Born S. Asaph, 1541. Perhaps he graduated B.A. at Oxford in 1563. It is not known when he became a Roman Catholic, if indeed he was ever anything else, but he may be supposed to have fled to the Continent c. 1573. He joined the English College at Douai c. 1576. By the beginning of 1579 he was a member of the English College at Rome, and engaging in controversy, together with the other Welsh students, against the English (see under Clynnog, Morys). The English won, and Smyth was dismissed from the college because he refused to express his readiness to be ordained priest, and to return to England as a missionary. After this, his history becomes obscure; perhaps he was assisted by his friends Gruffydd Robert and Owen Lewis. It is likely that there is some foundation for the statement made in Y Drych Cristianogawl, (1585), that he was then living at Rouen; he may have been the ' Doctor Smythy ' who joined in signing a petition on behalf of the Bridgettines (formerly of Syon Abbey) at Rouen, c. 1587. He returned to England some time towards the middle of the nineties, and for a while was imprisoned at Newgate, but he escaped somehow. It is probable that he was ordained priest some time after this. It is not known where he graduated S.T.P. (= D.D.). It seems that he lived in Paris after his release from prison; Gruffydd Robert wrote to him there c. 1596. He is mentioned in reports from Cecil's spies in 1598 and 1601. It was in Paris that he published his three Welsh books, but a note in a copy of Theater dv Mond in N.L.W. proves that there was some connection between him and Monmouthshire as late as 1615. Lewis Owen in his Running Register, 1626, says that Smith died 'the last year,' i.e. 1625, but if the words were written in 1625, then the year he died would be 1624.

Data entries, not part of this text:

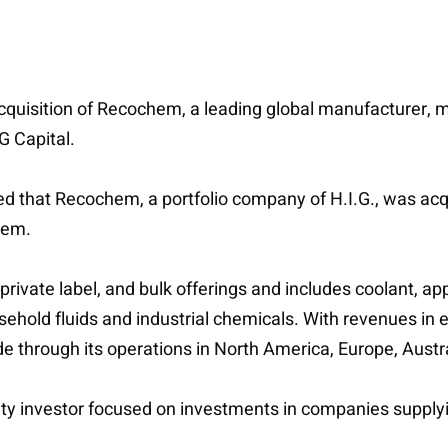
cquisition of Recochem, a leading global manufacturer, m
G Capital.
 that Recochem, a portfolio company of H.I.G., was ac
hem.
rivate label, and bulk offerings and includes coolant, ap
sehold fluids and industrial chemicals. With revenues in 
through its operations in North America, Europe, Austra
uity investor focused on investments in companies supply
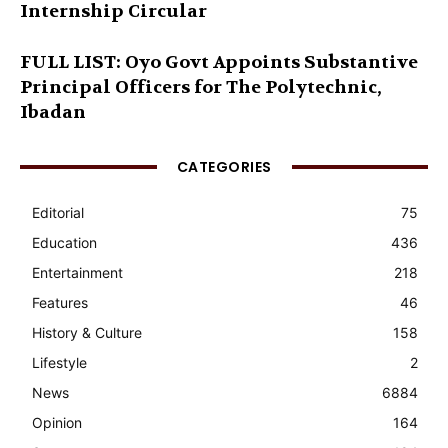
Internship Circular
FULL LIST: Oyo Govt Appoints Substantive
Principal Officers for The Polytechnic,
Ibadan
CATEGORIES
Editorial
75
Education
436
Entertainment
218
Features
46
History & Culture
158
Lifestyle
2
News
6884
Opinion
164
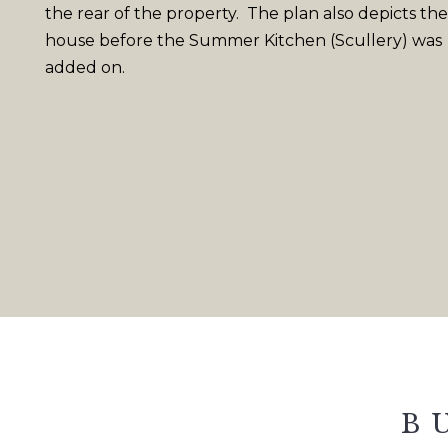
the rear of the property. The plan also depicts the
house before the Summer Kitchen (Scullery) was
added on.
B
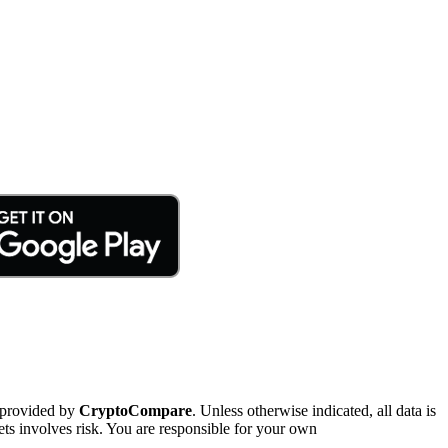
 provided by
CryptoCompare
. Unless otherwise indicated, all data is
ts involves risk. You are responsible for your own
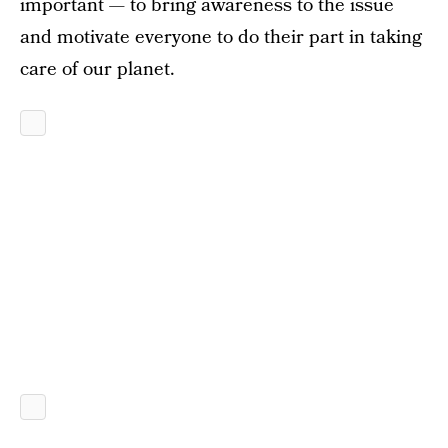
important — to bring awareness to the issue
and motivate everyone to do their part in taking
care of our planet.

According to one of the spies, Smyth was a man of uncommon opinions: he disliked both the Jesuits and the English, and desired to see a republic, together with freedom of conscience, instituted in Wales and England. As an author he is hardly classed with the great masters of Welsh prose, but his work is by no means insignificant. Of especial interest is his attempt to enrich the vocabulary of the language according to the suggestions of his master, Gruffydd Robert.
Here is a list of his published works: (a) Crynnodeb o addysc Cristnogawl (Paris, 1609) (S.T.C. 4569), a translation of the first two, and part of the third, chapters of S. Petrus Canisius's Latin catechism, Summa Doctrinae Christianae; (b) Opus catechisticum … sef yw: Svm ne grynoddeb o adysc Gristionogawl (Paris, 1611) (S.T.C. 4570), a complete translation of the same catechism; (c) Theater dv Mond sef ivv. Gorsedd y Byd (Paris, 1615) (S.T.C. 3170a), a translation of a French work by Pierre Boaistuau, Le Thèâtre du Monde, a treatise on the misery and the greatness of man. This is not one of the books which derives from the Counter-Reformation movement.
A short foreword at the beginning of Y Drych Cristianogawl, 1585, is also attributed to Smyth, but it is very difficult to determine whether or not this is genuinely his work.